Total Pageviews

Sunday 16 June 2013

I never knew books had testicles? A few thoughts on the gender brouhaha.

The SF and Fantasy world has been in an uproar this week, over this. (The latest unbelievable WTF moment comes courtesy Theodore Beale. Jim Hines has a pretty excellent post on this creature, but don't click on the links in that unless your idiot tolerance is higher than mine.)
There've been a lot of people screaming that the cries of sexism were unfair, and the authors themselves responded in a post that pretty much exacerbated the whole damn mess, to be honest. My view? If you have to pick physical attributes about writers, and you're being non-sexist, where are the comments about male authors stunning good looks and movie-star charisma? Their tight buns and manly chests, and comparisons to Ken dolls and He-Man? Why is there even a "lady-writer" and "lady-editor" distinction? I mean, I don't particularly care what an author looks like, or whether they're male, female, or both. I don't care which gender they identify with, and I don't care what their race, religion or sexual orientation is. I care about story.
Then the blog-spots came out. Female writers telling stories about being marginalised, insulted, and humiliated at Cons. And the hate mail that they got for speaking out; like Ann Aguire. And I was floored, because I never, ever, expected gender to be an issue with my writing. Never.
I've dealt with the misogyny BS my entire life in other areas; from my first job where the sales manager thought it was hysterically funny to grope me in his office, (right up until I punched him and got a warning for it) to the guys who would tell me, in all seriousness, that I should be at home making babies instead of selling ironmongery in a hardware store. One of the reasons I consider myself very, very lucky at my current job is that nobody on my team gives a damn about what I have in my pants. They care about me doing my job, and doing it well. There is no glass ceiling in that organisation that I can see; or if there is, it's been well camoflauged. Half of senior management is female, and we have every race, religion and colour you can think of working side-by-side. I love that about it.
I grew up reading sci-fi and fantasy by female and male writers. Ursula Leguin, Joan Aiken, Vonda M McIntyre, C J Cherryh are just a few of the names off the top of my head. It never occurred to me that they might have been considered lesser writers because they didn't posses a penis. As far as I know, even male writers use a keyboard, their brain and heart to write with. I'm fairly sure typing with testicles would be awkward, and possibly painful.
When I started publishing, and reached out to fellow writers and bloggers, I never had the gender issue thrown back at me. Then again, I publish using my initials, mainly because I wanted to keep the writing career separate to a small degree from my work life. (It's an open secret; pretty much everyone I work with knows I write. A couple of them have even read my books:)) The whole gender thing never occurred to me.
My twitter handle is the same, and I'd been on there a couple of months before I realised some people thought I was guy. (To be honest, I thought that was quite funny. Still do.) And when I pointed out that I was a girl, and yes, I had boobies, and yes, I still write the same books, I didn't have any issues. Nobody came back and called me the Downfall of Writing because of my ovaries. Which is good, because my ovaries don't write my books either; I think that would outweigh testicle typing in terms of inconvenience and pain.
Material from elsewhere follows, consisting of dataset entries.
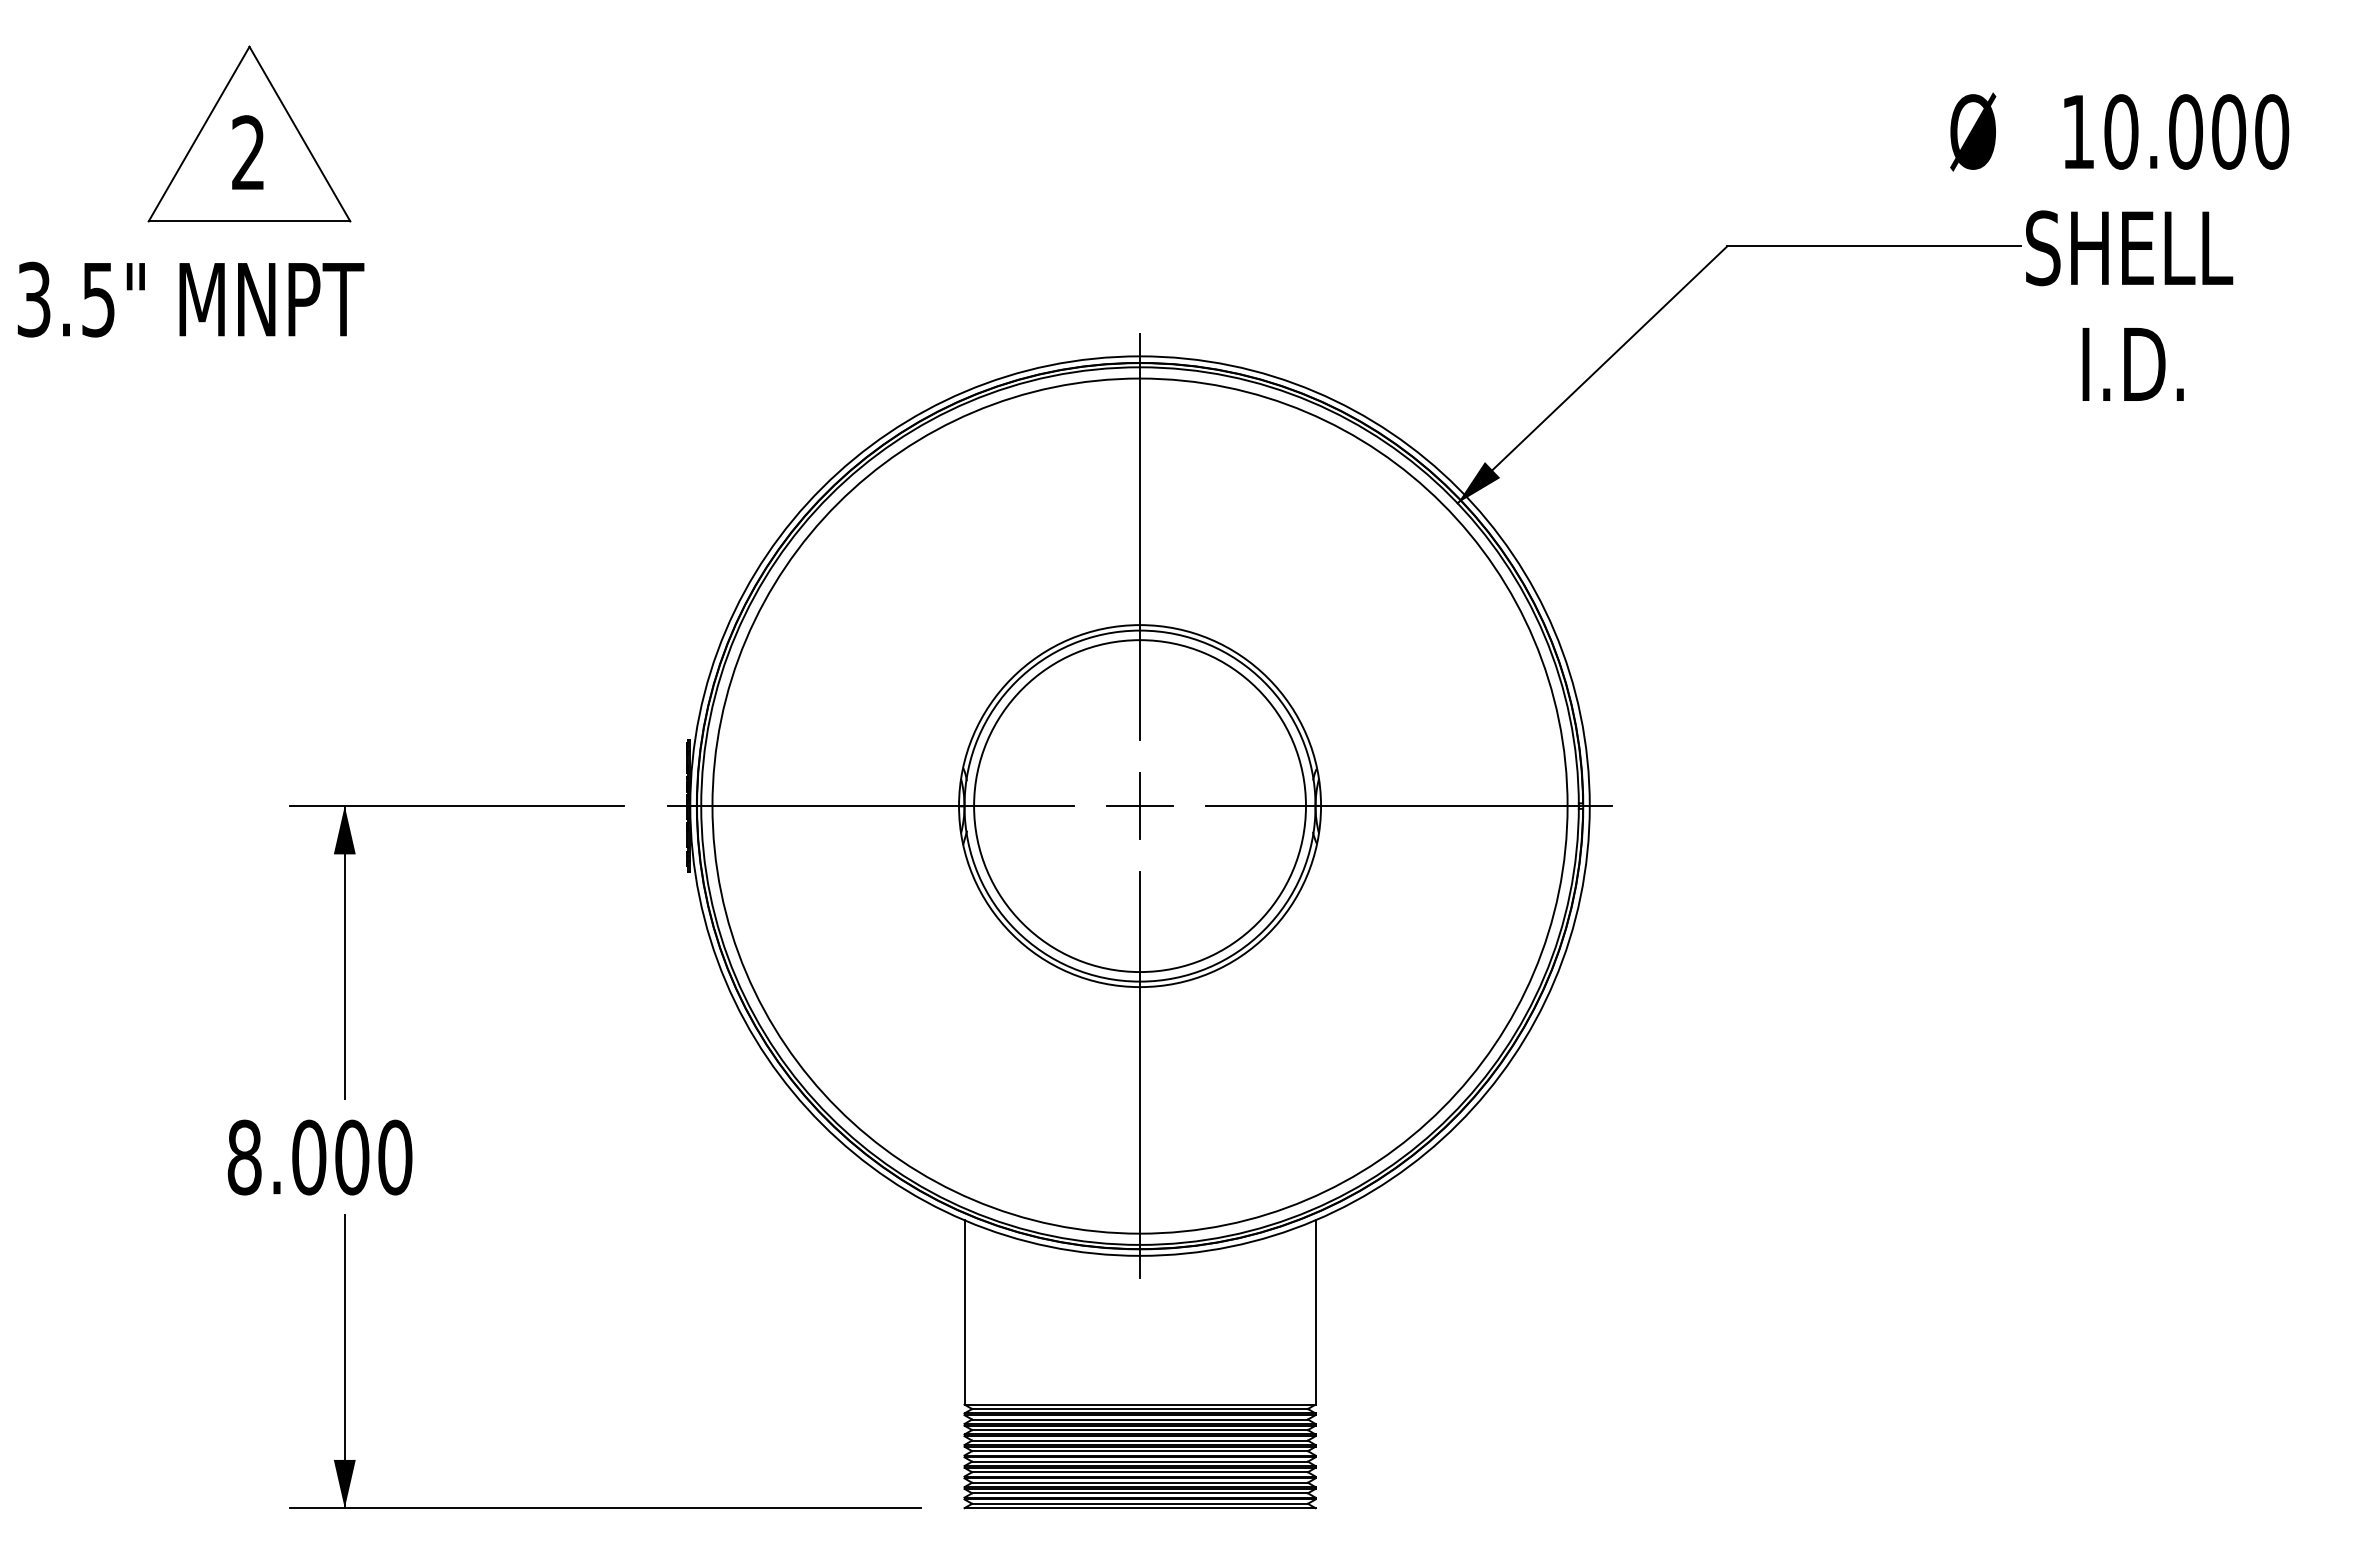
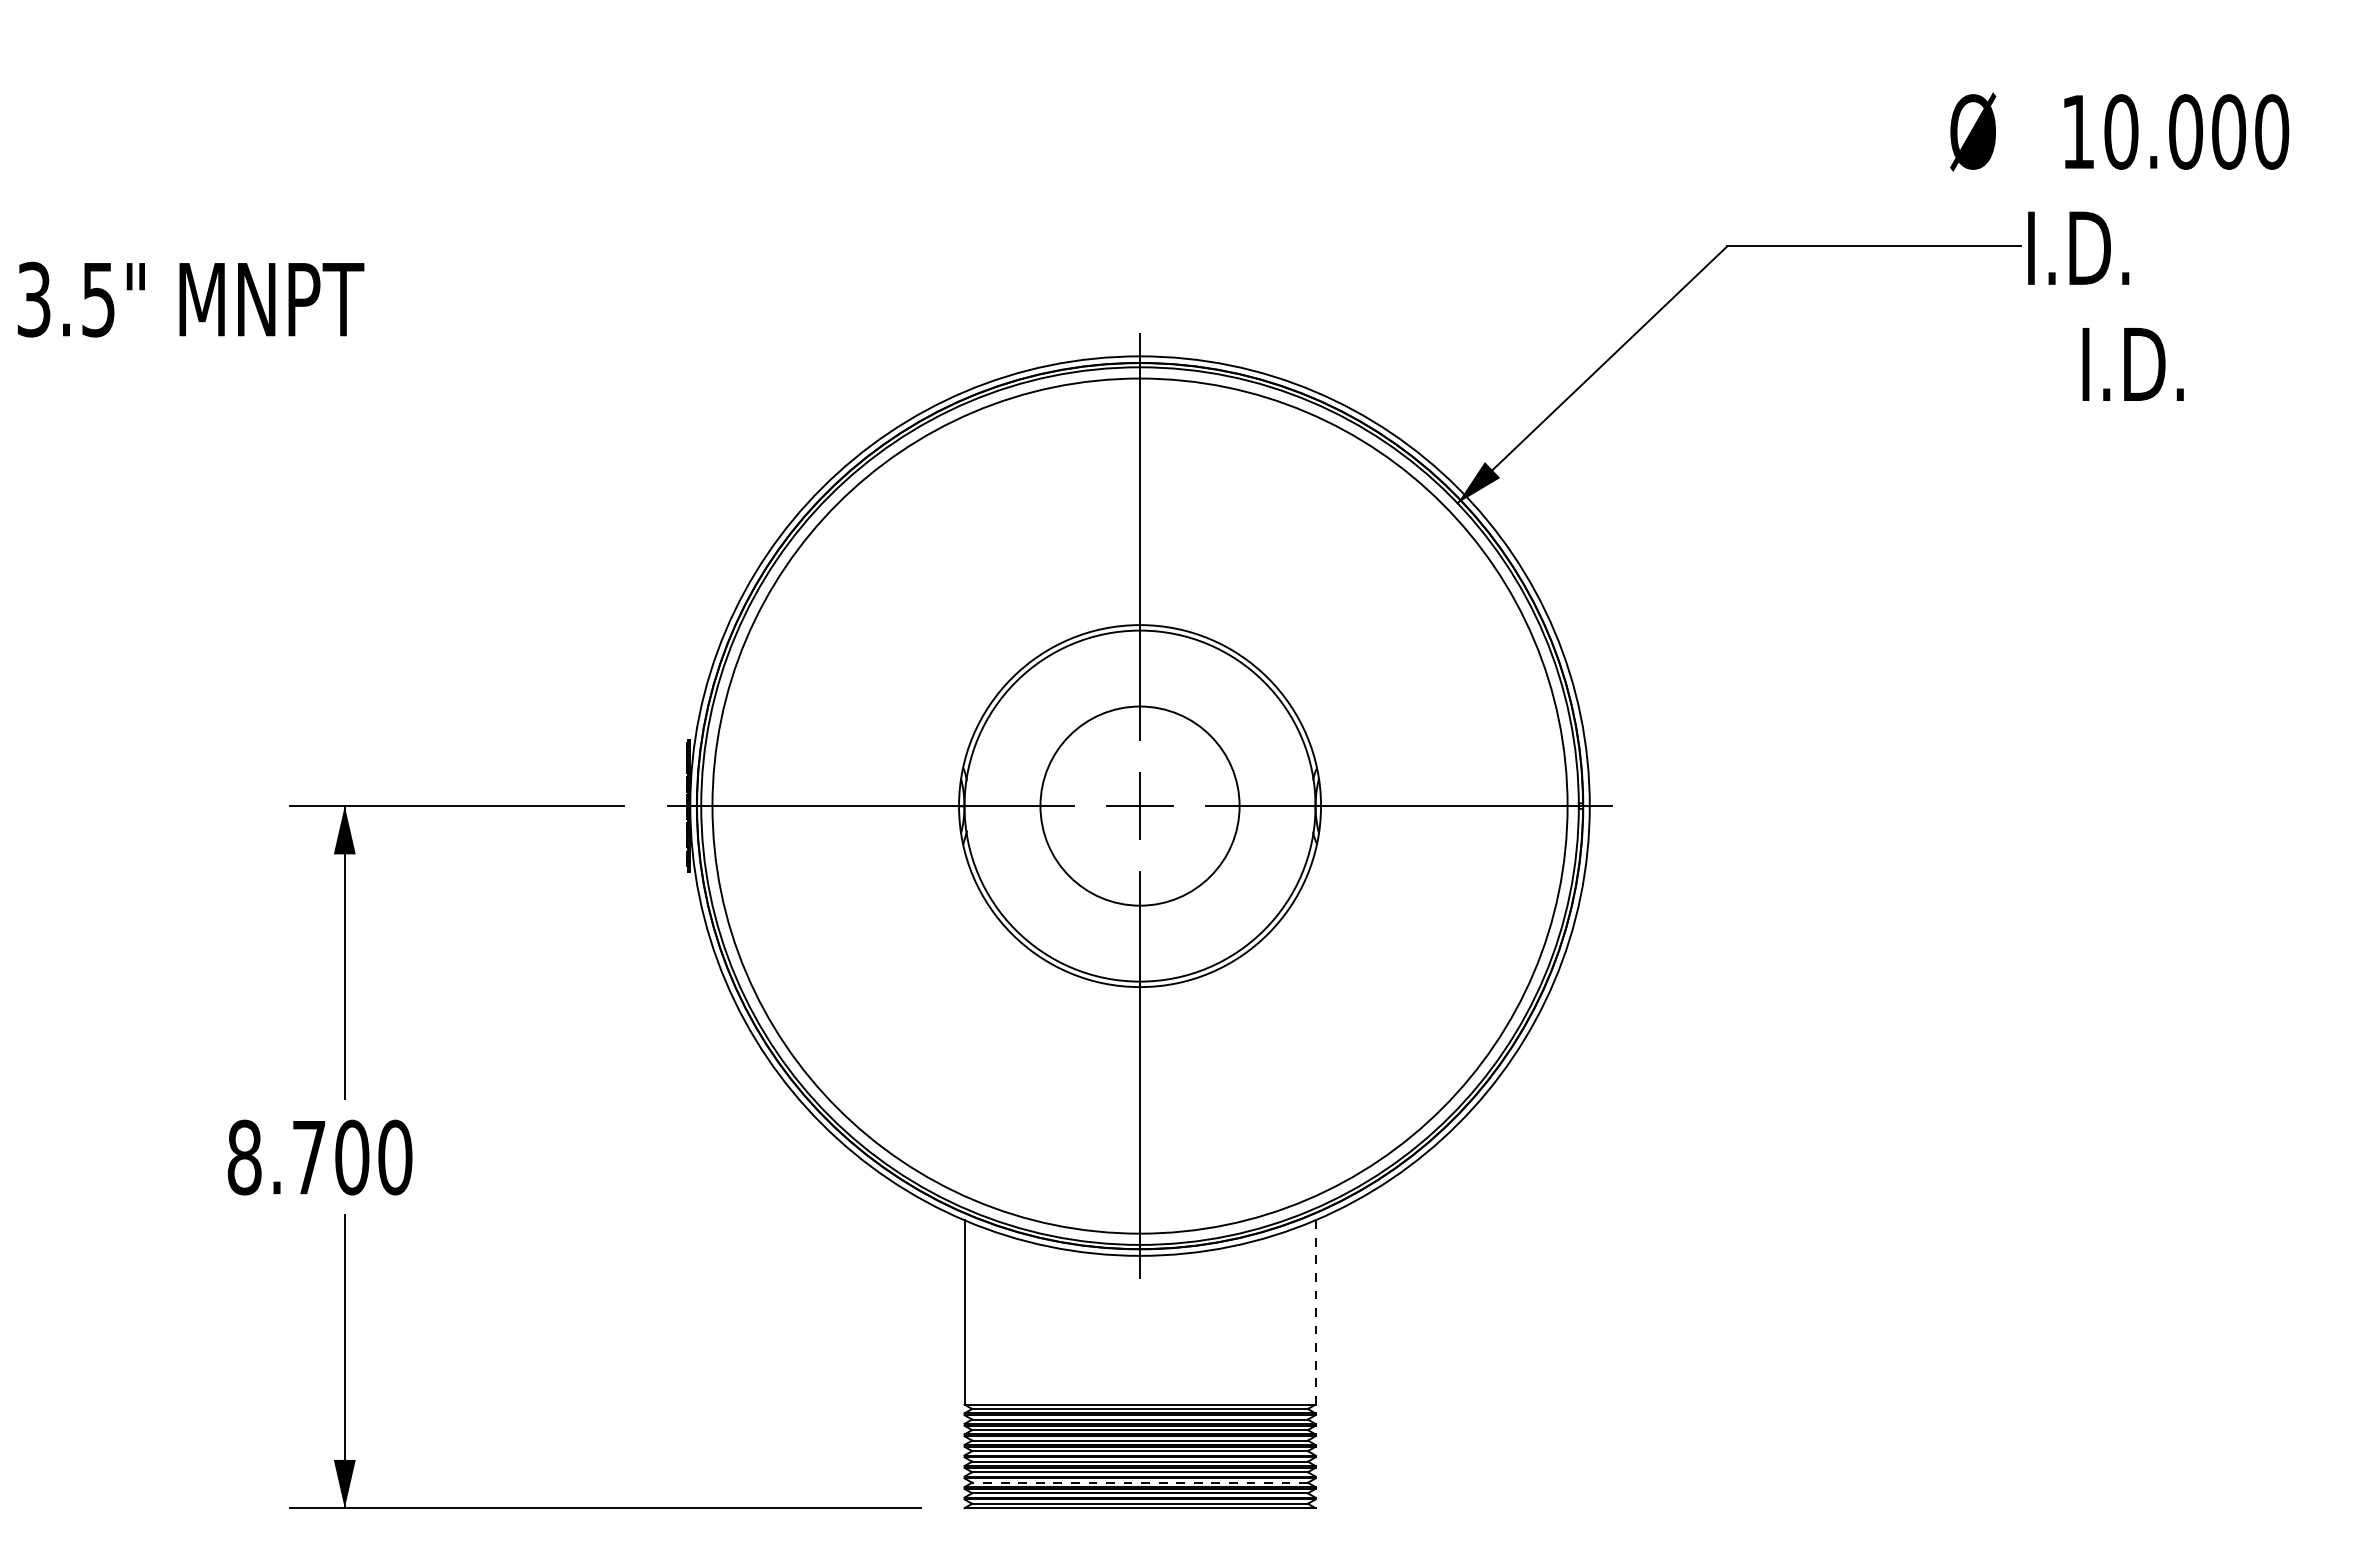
part at (249, 133): present -> none
text at (2129, 248): SHELL -> I.D.
circle at (1140, 806) diameter: 332 px -> 199 px
text at (309, 1157): 8.000 -> 8.700
line at (1315, 1311): solid -> dashed
line at (1140, 1482): solid -> dashed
I've never been to a con. I keep meaning to go, but the timing and finances have never co-operated. My friend and fellow writer, Anne-Mhairi-Simpson, regularly goes to the UK cons and has a blast. She hasn't mentioned anything about stalkers, harassment or the
general unpleasantness others have come across, so I don't know if that's even a thing here in the UK. I'd be surprised if it wasn't; it's a sad fact that most females will put up with a certain level of dickish behaviour because we've done it all our lives. (That doesn't make it right. It just means it happens so frequently and so often we no longer process it, like the fact that if you go out and it rains, your shoes get wet. Unpleasant, and unavoidable, but at a low level tolerable and forgettable.)  So I can't speak from personal experience regarding cons.

Apparently, judging from some of the comments I've seen, there's a good chance readers won't pick up my books because I'm female. I'd like to think the average reader is more intelligent than that, because thinking my writing is inferior because I'm female is not just insulting my girl parts, it's insulting your own intelligence. 

Books don't have testicles or ovaries. They don't frantically hump each other in the library after lights-out to make new books. That's left up to the writers. (Making new books, I mean. I pretty much don't care who my favourite authors are getting down with either, as long as they write in other moments.)

At the end of the day, story is what counts. Story is everything. Story has no gender, no race, no religion. It transposes those barriers; it brings a meeting of minds across distance and time and nationality. It takes us down the rabbit hole, and if your first concern is whether your rabbit is a boy or a girl, you have issues that no story will ever touch.